Upfront TV: “NCIS” at 200 | Super Bowl Tops Itself | “Voice” Soars | Hispanic News, English Language
- Kudos to CBS and “NCIS,” which tonight will air its 200th episode. The Navy/legal drama debuted in 2003, with actor Mark Harmon at the helm, who was best known for his work on NBC’s “St. Elsewhere,” and as a hunk-for-hire on such shows as “The West Wing.” “NCIS” has defied the approaching-a-decade malaise, delivering an average 22.7 million viewers for new episodes this season. 100 episodes is industry standard to reach syndication level. The record number of episodes in history television belongs to “Gunsmoke,” which ran for 20 seasons and 635 episodes.
- Super Bowl XLVI attracted a record 111.3 million total viewers, reports Media Life, to become the most-watched broadcast in television history. This is the third year running that the Super Bowl has set the record, held until 2010 by the series finale of "M*A*S*H" in 1983. It was also the highest-rated Super Bowl in 26 years, with an average 47.0 household rating and 71 share. The game took a 40.5 share among adults 18-49.
- The post-Super Bowl Season 2 premiere of “The Voice” on NBC took a 16.3 rating adult 18-49 rating, and 37.61 million viewers, reports TVByTheNumbers. This was NBC’s best rating for an entertainment telecast since the “Friends” finale in 2004, with a 24.9 share.
- The Federal Communications Commission (FCC) has ruled that NBC’s WMAQ-TV Chicago had a right to deny long-shot GOP presidential candidate Randall Terry a Super Bowl ad spot, reports Broadcasting & Cable. FCC ruled that while broadcasters must make ad time available to qualified candidates, WMAQ judged fairly that Terry was unqualified, given his showing at the polls. The ad reportedly contained graphic images of aborted fetuses, which Terry believed was behind the denial.
- Univision and Disney are in talks for a Latino-oriented 24-hour cable news channel, in English. As TVNewsCheck reports, neither company will confirm or discuss the project, but are likely to launch the channel in time for the November presidential election. The 2010 census revealed that U.S. born Latinos comprise nearly 60% of the growth among U.S. Hispanics over the last decade, and that an increasing number speak English as a first language.

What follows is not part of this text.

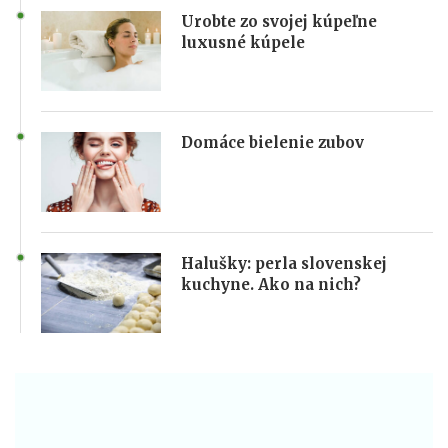
Urobte zo svojej kúpeľne
luxusné kúpele
Domáce bielenie zubov
Halušky: perla slovenskej
kuchyne. Ako na nich?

Research: Three Formats Dominate Online Ad Spend
While the U.S. online ad spend will approach $40 billion in 2012, just three formats will dominate that spend, forecasts eMarketer: search, banners, and video adverts. Those three formats will capture 80% of the online ad spending through 2016.
Search will dominate, hovering just below 50% for the next five years, though it will lose some ground to online video; that format will see the highest persistent growth in spending, and will nearly double in percent of total spend from 7.9% in 2012 to 15% in 2016. Banners will retain their #2 status, with 23.4% share of total spend in 2012, and 20.5% in 2016, also losing ground to video ads.
Video ads are expected to grow by 55% in spending this year, after a healthy growth of 42.1% in 2011. That growth (the highest in a single year through 2012) is fueled in part by the 2012 election and summer Olympic Games. (Consider the PAC and campaign ads you’ve seen already.)
Each of these three formats fits nicely into the mobile format, and mobile display ads (chiefly banner and video) are expected to grow by 93.5% to $861.7 in 2016.
eMarketer has projected that U.S. online ad spending will grow 23.3% in 2012 to nearly $40 billion, and nearly $53 billion in 2013. This will make 2012 the first year in which online ad spends will surpass the total spent on print ads, with $39.5 billion online versus $33.8 billion in magazines and newspapers.